ヒーロー志望としてもつよい信念を感じ、心構えも問題なし。たまに行き過ぎに思うが……。
緑谷の問題は、そもそもの大前提である"個性"のコントロールが出来ていない事だ。
本来なら幼少期に"個性"が現れ、成長と共に自身の一部として自然と使い方を覚えていく。
緑谷の場合、突然変異的なもので中学二年生の時に発現したという。にわかに信じがたい話だが、その力をもて余す姿を見ていれば納得だ。
だからと言って「はい、そうですか」と甘やかすことは、自分はしない。ひたむきにヒーローを目指す彼自身の為にも――。(職場体験に行って、最近はやっと克服出来てきたようだが……)
職場体験先。
そのただ一名、緑谷に指名を入れてきたヒーローは、何でもオールマイトの恩師だという。
思えば、オールマイトが緑谷に目をかけていたのは入学当初からだった。
"個性"の超パワーが自身の"個性"と似ているからなのか、他に理由があるのかは分からない。(それこそ、弟子か何かなのかね……)
ふと、トゥルーフォームのオールマイトと目が合った。あまりに痩せすぎて、眼下が窪んで影になっている。
「ん?」
「いえ……」
相澤は考えるのを止めた。自分には関係のない事だ。そして、関係ない事を考えるのは合理的ではない。
そして、考えるべき事は他にある。
(保護者の方の協力を得たのは良しとして。問題は結月だな……)
その"個性"で簡単に攻略出来ないように上手いこと調整しなければ授業にならない。まったく、厄介な"個性"である。
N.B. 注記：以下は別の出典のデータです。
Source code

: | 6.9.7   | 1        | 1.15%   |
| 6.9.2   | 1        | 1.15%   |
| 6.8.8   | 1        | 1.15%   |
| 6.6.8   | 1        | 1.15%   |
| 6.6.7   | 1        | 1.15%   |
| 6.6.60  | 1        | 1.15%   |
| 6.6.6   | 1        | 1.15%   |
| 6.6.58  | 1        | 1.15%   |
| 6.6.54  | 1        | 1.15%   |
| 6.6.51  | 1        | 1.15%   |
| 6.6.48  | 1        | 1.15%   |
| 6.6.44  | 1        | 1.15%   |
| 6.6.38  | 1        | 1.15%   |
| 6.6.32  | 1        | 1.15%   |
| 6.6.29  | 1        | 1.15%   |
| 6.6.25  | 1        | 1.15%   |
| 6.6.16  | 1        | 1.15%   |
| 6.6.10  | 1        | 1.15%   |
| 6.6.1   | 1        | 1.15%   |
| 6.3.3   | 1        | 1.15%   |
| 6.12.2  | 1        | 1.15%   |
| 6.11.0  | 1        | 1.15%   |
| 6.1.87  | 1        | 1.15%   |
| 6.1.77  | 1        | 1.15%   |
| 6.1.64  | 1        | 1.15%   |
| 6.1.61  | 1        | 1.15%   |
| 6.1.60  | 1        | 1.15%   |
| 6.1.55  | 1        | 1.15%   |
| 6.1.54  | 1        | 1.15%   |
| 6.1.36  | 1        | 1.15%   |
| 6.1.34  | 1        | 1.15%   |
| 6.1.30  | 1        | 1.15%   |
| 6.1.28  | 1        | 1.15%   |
周囲に意識を向けると、その間も同僚たちの話はああだこうだと続いているらしい。
(しかしまぁ、よくくだらない話を延々ととできるもんだ……)
呆れながら、相澤はその様子をしばし眺めた。
――ちなみに。とある探偵社の男によって、その授業の問題が解決するのは、その次の日のことである。